[Human pose keypoint data]
.....

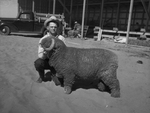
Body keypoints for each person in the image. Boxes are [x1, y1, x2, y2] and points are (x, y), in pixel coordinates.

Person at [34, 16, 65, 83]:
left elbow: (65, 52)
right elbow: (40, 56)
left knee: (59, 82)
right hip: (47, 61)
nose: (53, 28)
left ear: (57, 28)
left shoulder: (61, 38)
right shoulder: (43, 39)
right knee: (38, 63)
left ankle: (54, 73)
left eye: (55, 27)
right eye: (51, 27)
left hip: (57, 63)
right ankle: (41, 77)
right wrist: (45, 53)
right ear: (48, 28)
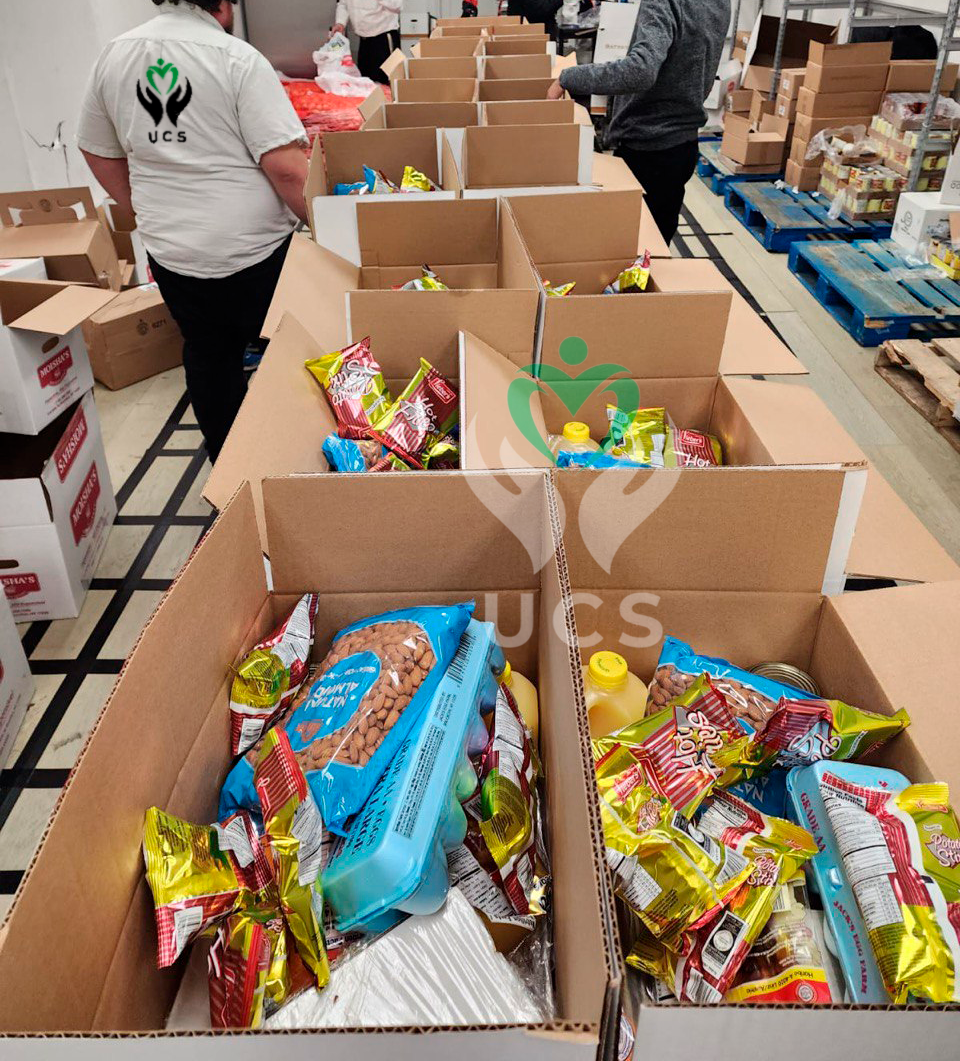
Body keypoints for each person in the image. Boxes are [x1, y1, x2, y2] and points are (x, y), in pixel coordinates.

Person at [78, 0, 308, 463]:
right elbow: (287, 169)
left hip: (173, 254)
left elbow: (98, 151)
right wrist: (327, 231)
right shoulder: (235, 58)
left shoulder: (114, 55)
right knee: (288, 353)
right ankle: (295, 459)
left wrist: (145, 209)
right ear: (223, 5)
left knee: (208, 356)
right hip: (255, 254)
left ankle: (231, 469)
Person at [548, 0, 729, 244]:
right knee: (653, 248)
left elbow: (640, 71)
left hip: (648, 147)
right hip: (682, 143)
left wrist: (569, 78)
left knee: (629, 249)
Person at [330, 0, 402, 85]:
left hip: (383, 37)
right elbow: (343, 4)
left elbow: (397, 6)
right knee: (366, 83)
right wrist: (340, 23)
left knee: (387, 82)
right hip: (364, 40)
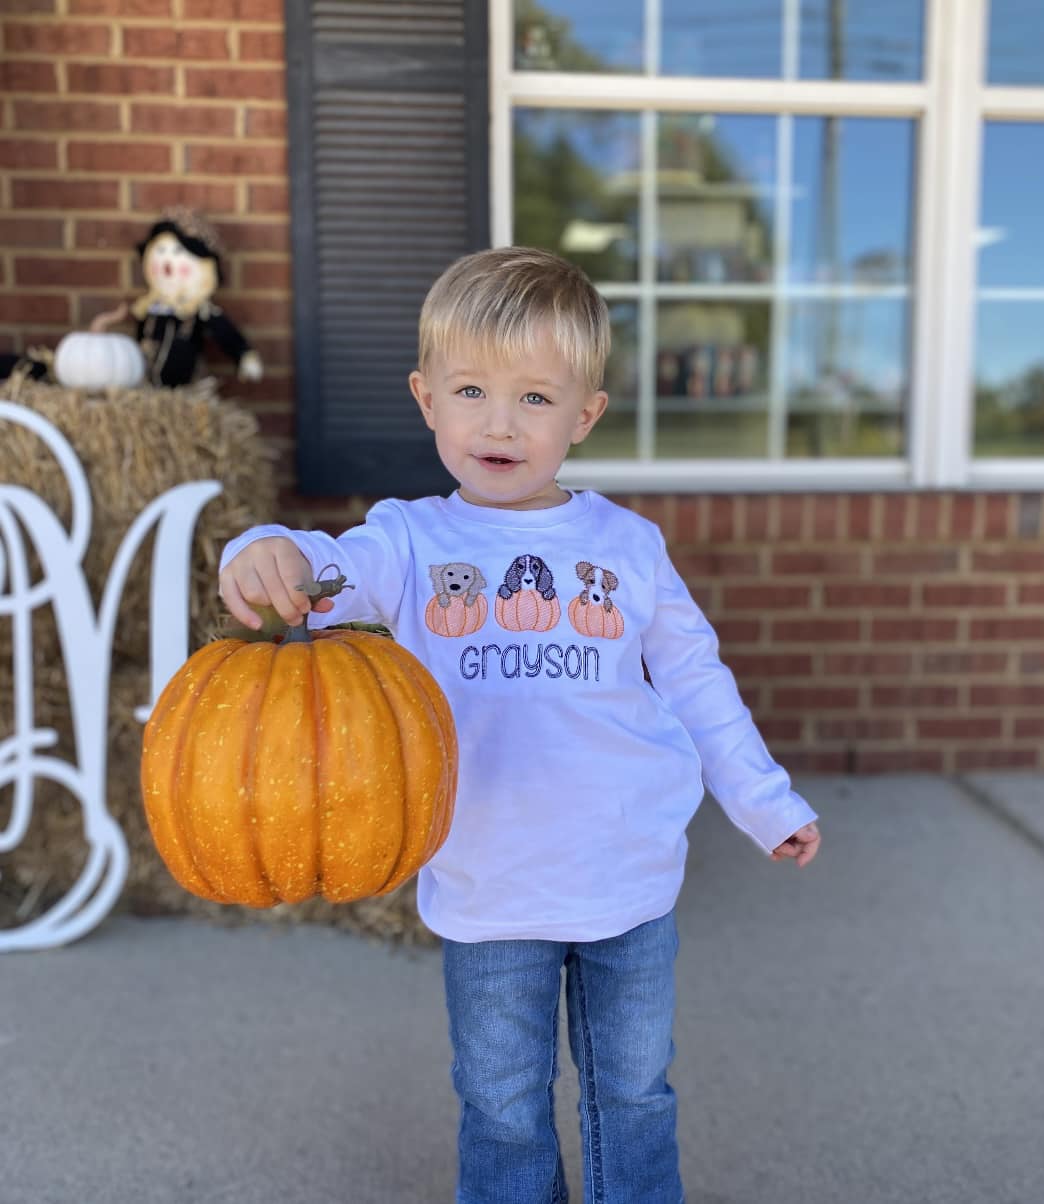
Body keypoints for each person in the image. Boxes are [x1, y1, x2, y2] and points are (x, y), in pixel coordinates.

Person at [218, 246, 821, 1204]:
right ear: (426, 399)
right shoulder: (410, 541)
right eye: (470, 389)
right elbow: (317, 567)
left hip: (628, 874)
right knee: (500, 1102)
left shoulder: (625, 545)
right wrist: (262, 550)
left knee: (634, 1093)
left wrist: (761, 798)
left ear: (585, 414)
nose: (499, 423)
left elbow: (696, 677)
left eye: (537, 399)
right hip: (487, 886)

.....

TASK BRIEF » Repeat the lines above exactly, and keep every picture out.

RESPONSE TO THE EXERCISE »
Body keypoints for each person in the image. Boxes are [x1, y1, x2, y2] and points are (x, y), in pixel coordinates.

Person at [34, 16, 65, 83]:
left elbow: (65, 52)
right elbow: (40, 56)
left knee: (59, 82)
right hip: (47, 61)
nose: (53, 28)
left ear: (57, 28)
left shoulder: (61, 38)
right shoulder: (43, 39)
right knee: (38, 63)
left ankle: (54, 73)
left eye: (55, 27)
right eye: (51, 27)
left hip: (57, 63)
right ankle: (41, 77)
right wrist: (45, 53)
right ear: (48, 28)
Body keypoints for each person in the image. Boxes are [x1, y1, x2, y2] and points are (x, y), in pixel coordinates.

Person at [78, 0, 308, 463]:
right elbow: (287, 169)
left hip: (173, 254)
left elbow: (98, 151)
right wrist: (327, 231)
right shoulder: (235, 58)
left shoulder: (114, 55)
right knee: (288, 353)
right ankle: (295, 459)
left wrist: (145, 209)
right ear: (223, 5)
left knee: (208, 356)
right hip: (255, 254)
left ankle: (231, 469)
Person at [548, 0, 729, 244]:
right knee: (653, 248)
left elbow: (640, 71)
left hip: (648, 147)
right hip: (682, 143)
left wrist: (569, 78)
left knee: (629, 249)
Person at [330, 0, 402, 85]:
left hip: (383, 37)
right elbow: (343, 4)
left elbow: (397, 6)
right knee: (366, 83)
right wrist: (340, 23)
left knee: (387, 82)
right hip: (364, 40)
Body keypoints for each person in the image. Boxes are [x1, y1, x2, y2] and points are (x, y), in pixel coordinates.

Person at [218, 246, 821, 1204]:
right ear: (426, 399)
right shoulder: (410, 541)
right eye: (470, 389)
right elbow: (317, 567)
left hip: (628, 874)
right knee: (500, 1102)
left shoulder: (625, 545)
right wrist: (262, 550)
left knee: (634, 1093)
left wrist: (761, 798)
left ear: (585, 414)
nose: (499, 423)
left elbow: (696, 677)
left eye: (537, 399)
right hip: (487, 886)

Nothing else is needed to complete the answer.